Kourtney’s journey has been one of slowing down, tuning in, and doing things on her own terms.
Through her ever-evolving rituals, Kourtney has redefined what it means to live well. It’s not just about what’s on your plate, though she’s definitely perfected the clean-yet-delicious snack spread. It’s also about honoring your body, protecting your peace, and embracing joy in everyday life. Oh, and self-care, obviously.
Our fearless founder and favorite unbothered queen shared the powerful lessons she’s learned during her wellness journey in this Poosh-exclusive, three-part series.
Read on for five of Kourtney’s lessons that will help you get closer to her iconic “just living life” vibes, and tune in next week for Part Two.
1. Protect your energy when you can.
“Obviously, we have responsibilities and challenges that we have to give our energy to, so to me it’s more like protecting your energy when you can. You only have so much energy to give. Be intentional with it. I’ve learned to only give my energy to things that truly feel good for me and bring me joy. Every time you say yes to something that drains you or doesn’t align with what you want most, you’re saying no to something that could actually fulfill you.”
“Be mindful of the energy you allow into your life too.

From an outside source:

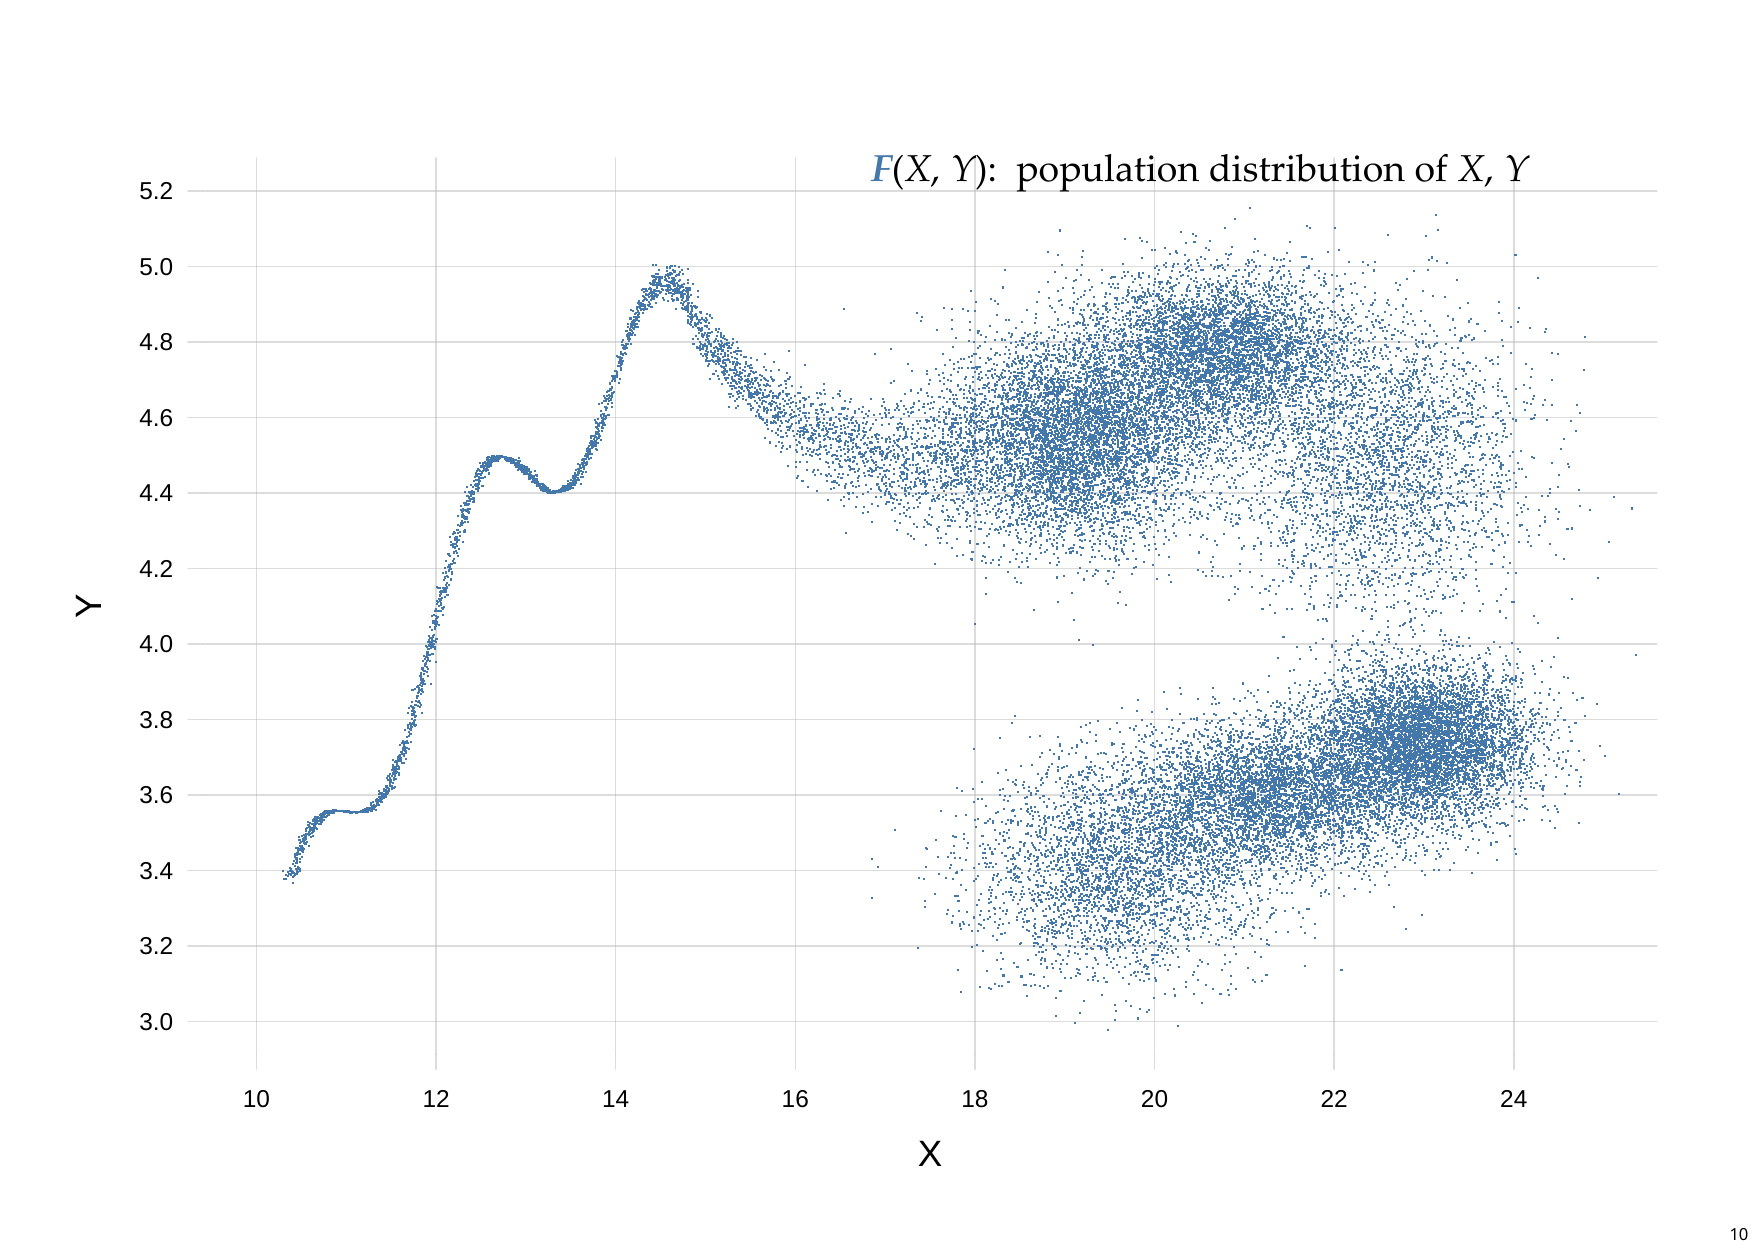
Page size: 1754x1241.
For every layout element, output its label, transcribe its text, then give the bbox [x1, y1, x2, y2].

text_box F(X, Y): population distribution of X, Y [856, 146, 1624, 216]
picture [38, 4, 1751, 1216]
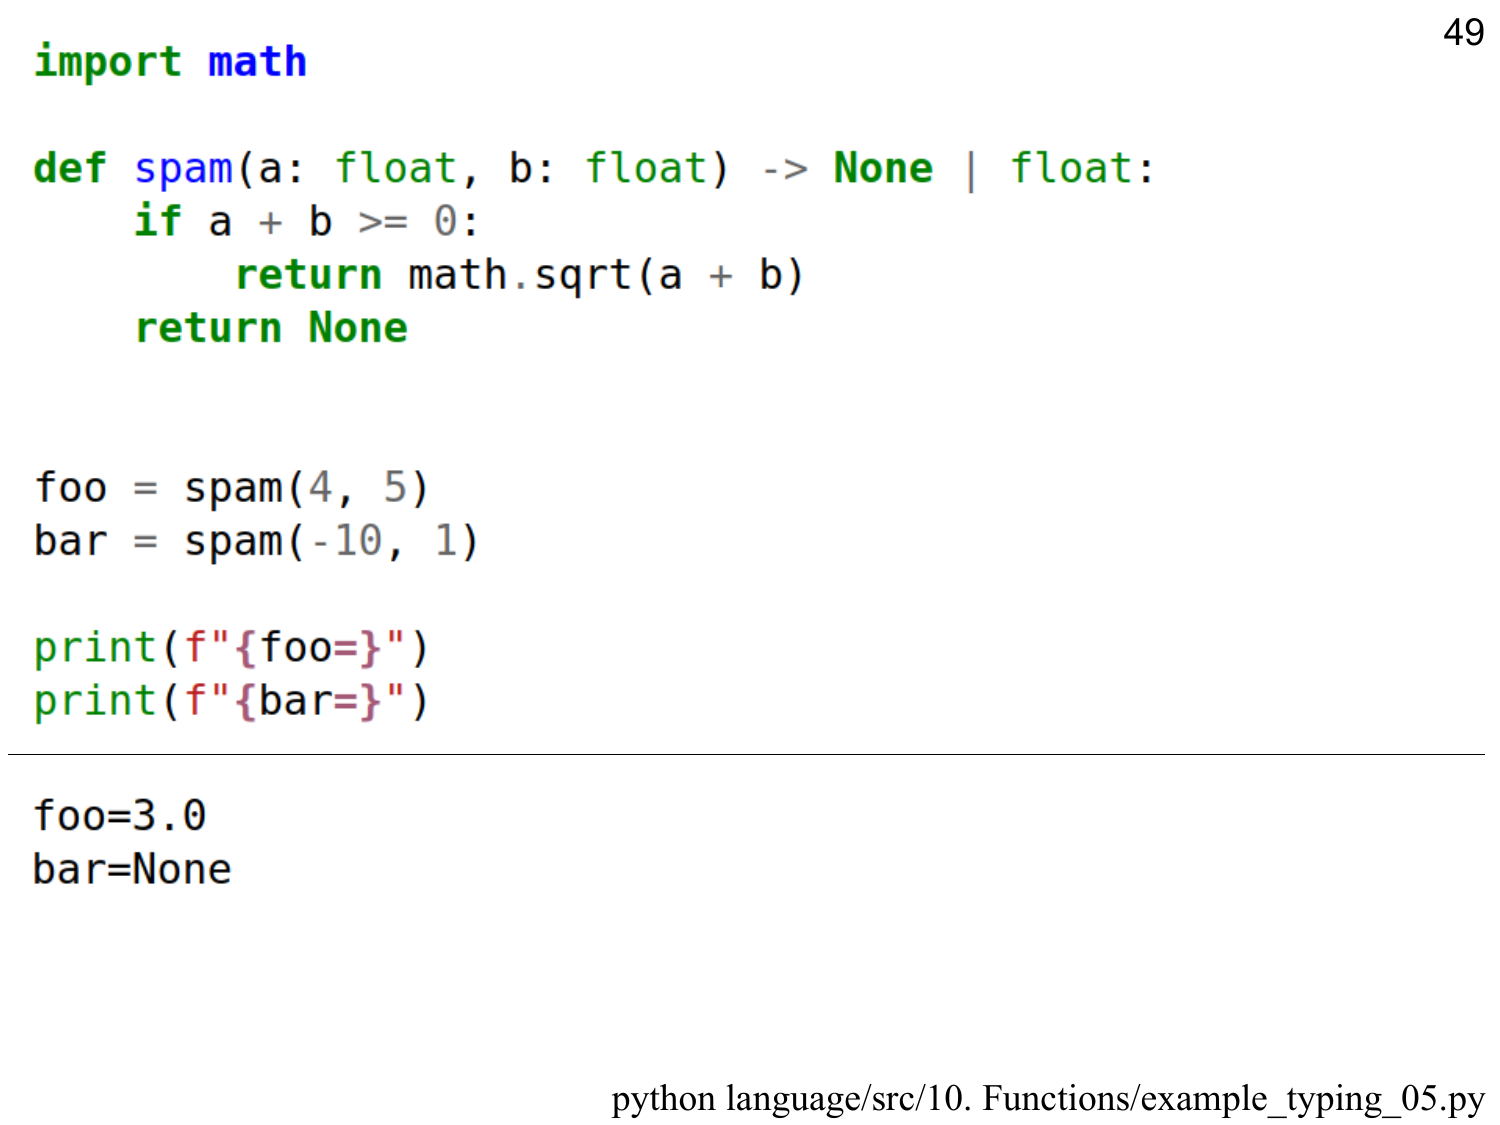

You can’t feel at peace if you’re constantly taking on other people’s stress or negativity. Keep your circle positive and close by surrounding yourself with people who recharge you and don’t drain you.”
2. Take time to appreciate the small moments.
“There’s so much joy to be found in the simple things—making pancakes for my kids in the morning, going on a walk with my husband without phones. Even just organizing my space or doing my skincare can feel like a nice little reset moment. It’s being intentional with these moments, too … like when I turn on the fireplace and a little music in the morning, it sets the tone for a nice vibe in the kitchen while I’m making breakfast.”
“Life moves really quickly on its own, so it’s on us to find ways to slow it down and feel grounded and appreciative in the smaller moments. Staying present helps you appreciate the magic of the ordinary.”
3. Let your style evolve.
“I’ve gone through so many different phases with fashion, and I’ve learned to lean in and embrace where I’m at in life. Right now, I’m in a place where I want everything to feel effortless and comfortable, especially when spending so much time at home with my kids. There are moments where I love getting dressed up, but I also love being barefoot at home in an oversized t-shirt (probably my husband’s). I’ve always let my style reflect everything from how I feel to where I’m going on a trip, and I think it’s natural for that to evolve. As with all things, I think fashion should flow and be fun, not stressful.”
“OK, this may not sound groundbreaking, but sleep is so important. I happen to be one of those lucky people who really doesn’t struggle to sleep, but I know it’s easier said than done. Most people may think life with a baby/toddler equals no sleep, but co-sleeping has made it much easier and we sleep so soundly together. To me, that’s where the phrase ‘sleep like a baby’ has to come from… a co-sleeping mama and baby.”
“I’ve learned to treat sleep like part of my self-care routine—just as important as what I eat or how I move. And it’s not just about the hours, it’s about the quality. We’ve made our bedroom a really peaceful space—cool, dark, cozy—and I try to go to bed at the same time every night (even though that doesn’t always happen). Sleep affects your mood, your skin, and your energy. It isn’t something I try to squeeze in. It’s something I protect.”
5. Get comfortable saying no.
“I used to say yes to everything and then wonder why I was exhausted and annoyed. Now? I’m really into saying no. It’s kind of my thing (like a little gift to myself). ‘No, I’m not going to that. No, I don’t want to do that. No, I don’t need to explain why.”
“The truth is, when you stop overcommitting, you actually enjoy the things you do show up for. I’d rather give my best to a few things than be everywhere, stressed and over it. And saying no means I get to be more present for my family, for myself, and for the stuff I actually want to do.”